Top of DATASET RECORDS

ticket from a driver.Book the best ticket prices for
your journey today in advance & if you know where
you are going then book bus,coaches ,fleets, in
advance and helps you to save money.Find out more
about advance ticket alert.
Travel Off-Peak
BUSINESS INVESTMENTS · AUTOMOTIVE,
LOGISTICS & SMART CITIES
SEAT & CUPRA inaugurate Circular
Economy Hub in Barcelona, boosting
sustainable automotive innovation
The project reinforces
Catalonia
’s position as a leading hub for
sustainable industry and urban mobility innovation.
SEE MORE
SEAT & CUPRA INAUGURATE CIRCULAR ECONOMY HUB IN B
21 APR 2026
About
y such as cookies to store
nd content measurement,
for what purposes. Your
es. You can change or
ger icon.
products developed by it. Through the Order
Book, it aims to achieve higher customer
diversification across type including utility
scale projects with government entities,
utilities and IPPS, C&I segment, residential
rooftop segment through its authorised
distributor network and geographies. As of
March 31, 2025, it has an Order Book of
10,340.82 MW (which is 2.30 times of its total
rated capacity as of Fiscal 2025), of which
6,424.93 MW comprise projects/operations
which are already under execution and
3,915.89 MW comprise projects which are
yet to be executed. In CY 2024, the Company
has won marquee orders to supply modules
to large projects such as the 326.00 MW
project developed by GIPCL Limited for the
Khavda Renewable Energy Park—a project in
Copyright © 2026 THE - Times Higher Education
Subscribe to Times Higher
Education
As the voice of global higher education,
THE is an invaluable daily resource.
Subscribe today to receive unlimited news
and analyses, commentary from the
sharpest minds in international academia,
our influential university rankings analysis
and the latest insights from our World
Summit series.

Bottom of DATASET RECORDS
Top of DATASET RECORDS

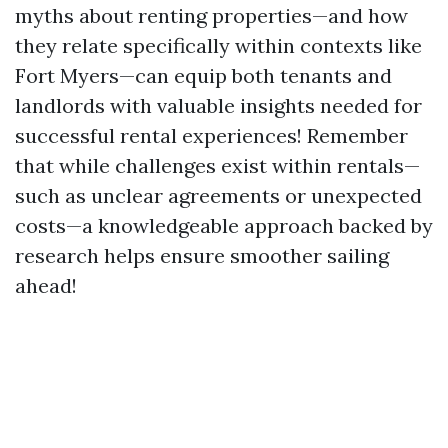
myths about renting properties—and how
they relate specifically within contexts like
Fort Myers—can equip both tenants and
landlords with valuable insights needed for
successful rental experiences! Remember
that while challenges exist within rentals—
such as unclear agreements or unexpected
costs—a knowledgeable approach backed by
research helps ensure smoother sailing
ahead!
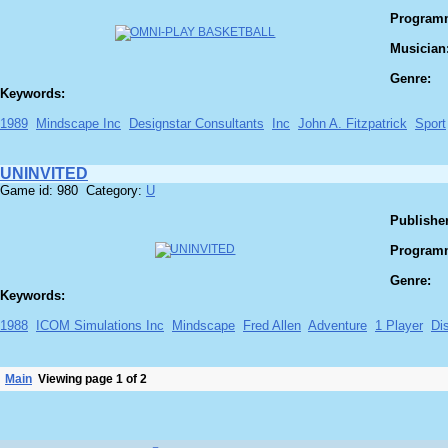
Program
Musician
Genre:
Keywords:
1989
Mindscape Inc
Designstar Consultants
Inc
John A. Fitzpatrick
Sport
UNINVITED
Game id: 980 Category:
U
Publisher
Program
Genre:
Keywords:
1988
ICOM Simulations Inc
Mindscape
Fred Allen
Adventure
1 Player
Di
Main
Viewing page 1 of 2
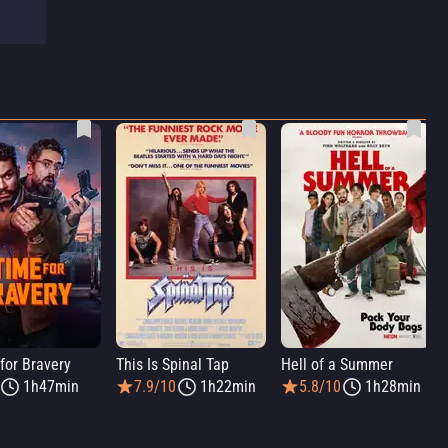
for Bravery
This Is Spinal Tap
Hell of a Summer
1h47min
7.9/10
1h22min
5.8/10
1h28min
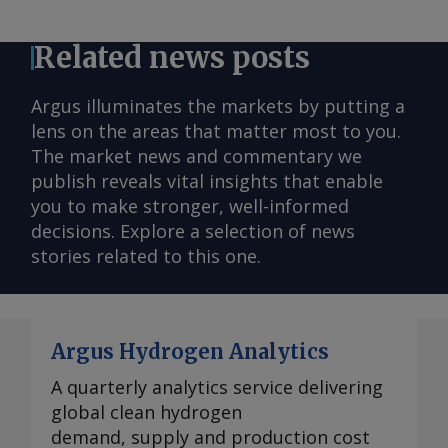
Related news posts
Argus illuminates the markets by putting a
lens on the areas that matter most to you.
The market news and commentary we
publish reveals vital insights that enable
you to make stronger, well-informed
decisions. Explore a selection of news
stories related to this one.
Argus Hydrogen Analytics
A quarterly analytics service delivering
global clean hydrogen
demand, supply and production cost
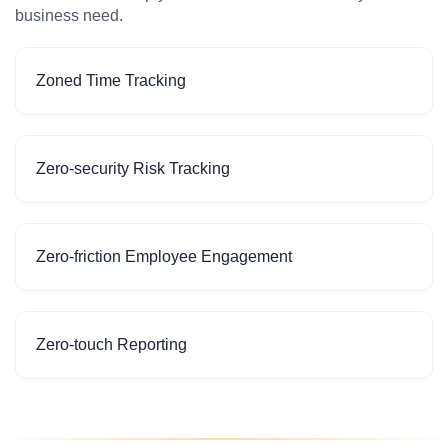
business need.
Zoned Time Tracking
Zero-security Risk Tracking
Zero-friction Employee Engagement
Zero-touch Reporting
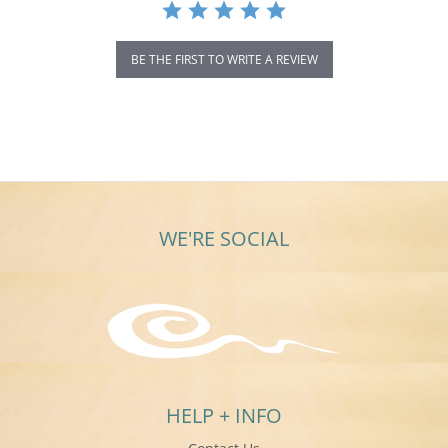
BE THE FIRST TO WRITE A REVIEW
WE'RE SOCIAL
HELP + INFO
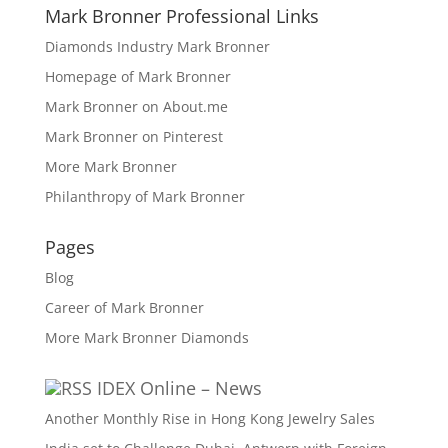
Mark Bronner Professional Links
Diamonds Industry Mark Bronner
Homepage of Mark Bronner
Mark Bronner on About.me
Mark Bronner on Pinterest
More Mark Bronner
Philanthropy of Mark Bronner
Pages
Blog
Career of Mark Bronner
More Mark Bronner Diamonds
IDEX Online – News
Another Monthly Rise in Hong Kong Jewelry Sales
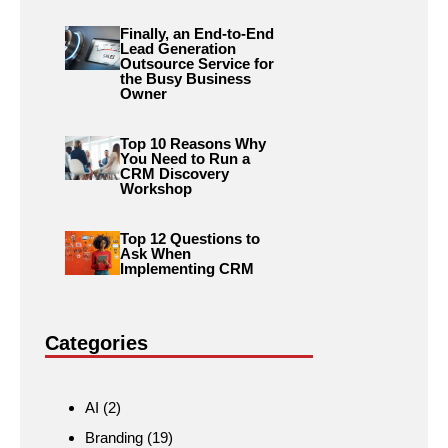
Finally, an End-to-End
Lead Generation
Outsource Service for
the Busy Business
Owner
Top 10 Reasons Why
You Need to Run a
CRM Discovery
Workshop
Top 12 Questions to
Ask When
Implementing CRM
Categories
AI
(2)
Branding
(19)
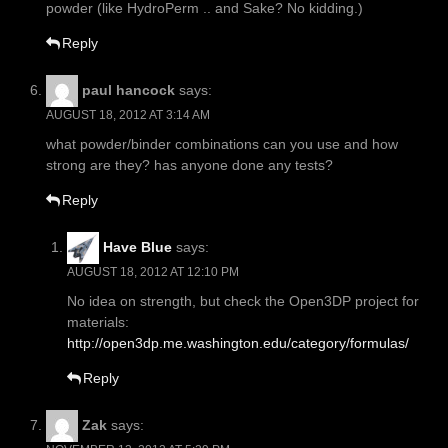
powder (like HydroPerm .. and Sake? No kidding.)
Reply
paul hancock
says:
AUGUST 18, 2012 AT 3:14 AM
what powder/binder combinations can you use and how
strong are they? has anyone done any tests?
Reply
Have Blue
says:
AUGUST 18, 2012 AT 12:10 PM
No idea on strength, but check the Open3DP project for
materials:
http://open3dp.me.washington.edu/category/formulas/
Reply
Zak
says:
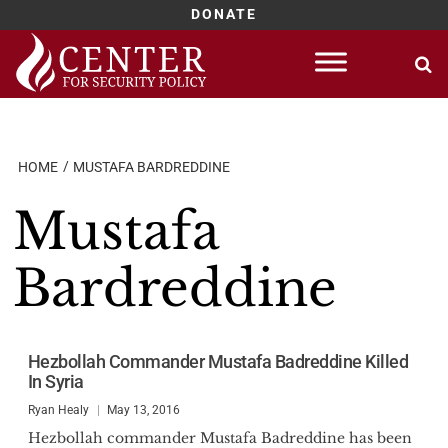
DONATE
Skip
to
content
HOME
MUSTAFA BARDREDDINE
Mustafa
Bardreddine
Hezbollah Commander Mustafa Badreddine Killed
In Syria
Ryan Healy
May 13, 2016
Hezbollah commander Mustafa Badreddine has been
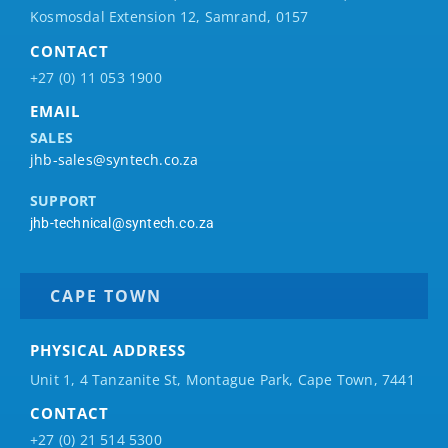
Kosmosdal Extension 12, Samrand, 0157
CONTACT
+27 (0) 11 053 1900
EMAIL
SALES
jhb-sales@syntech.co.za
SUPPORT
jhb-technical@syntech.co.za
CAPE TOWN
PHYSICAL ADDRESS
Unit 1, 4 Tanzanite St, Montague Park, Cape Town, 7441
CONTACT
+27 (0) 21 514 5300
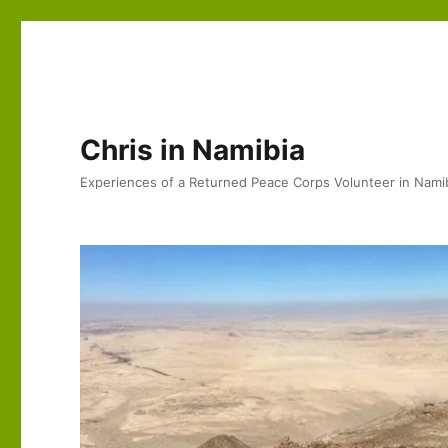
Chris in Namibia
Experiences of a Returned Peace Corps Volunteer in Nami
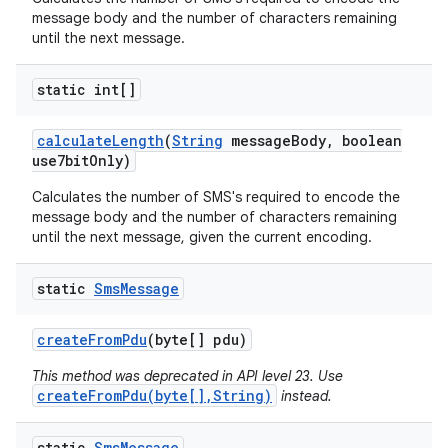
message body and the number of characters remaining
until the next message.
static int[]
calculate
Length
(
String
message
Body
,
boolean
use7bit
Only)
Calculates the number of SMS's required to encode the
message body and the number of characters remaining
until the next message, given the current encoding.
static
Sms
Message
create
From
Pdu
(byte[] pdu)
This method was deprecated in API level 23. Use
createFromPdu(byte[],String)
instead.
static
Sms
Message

Bottom of DATASET RECORDS

Please reproduce, word for word, the stretch of the entries from the line containing "ticket from a" through the line containing "leading hub for".

ticket from a driver.Book the best ticket prices for
your journey today in advance & if you know where
you are going then book bus,coaches ,fleets, in
advance and helps you to save money.Find out more
about advance ticket alert.
Travel Off-Peak
BUSINESS INVESTMENTS · AUTOMOTIVE,
LOGISTICS & SMART CITIES
SEAT & CUPRA inaugurate Circular
Economy Hub in Barcelona, boosting
sustainable automotive innovation
The project reinforces
Catalonia
’s position as a leading hub for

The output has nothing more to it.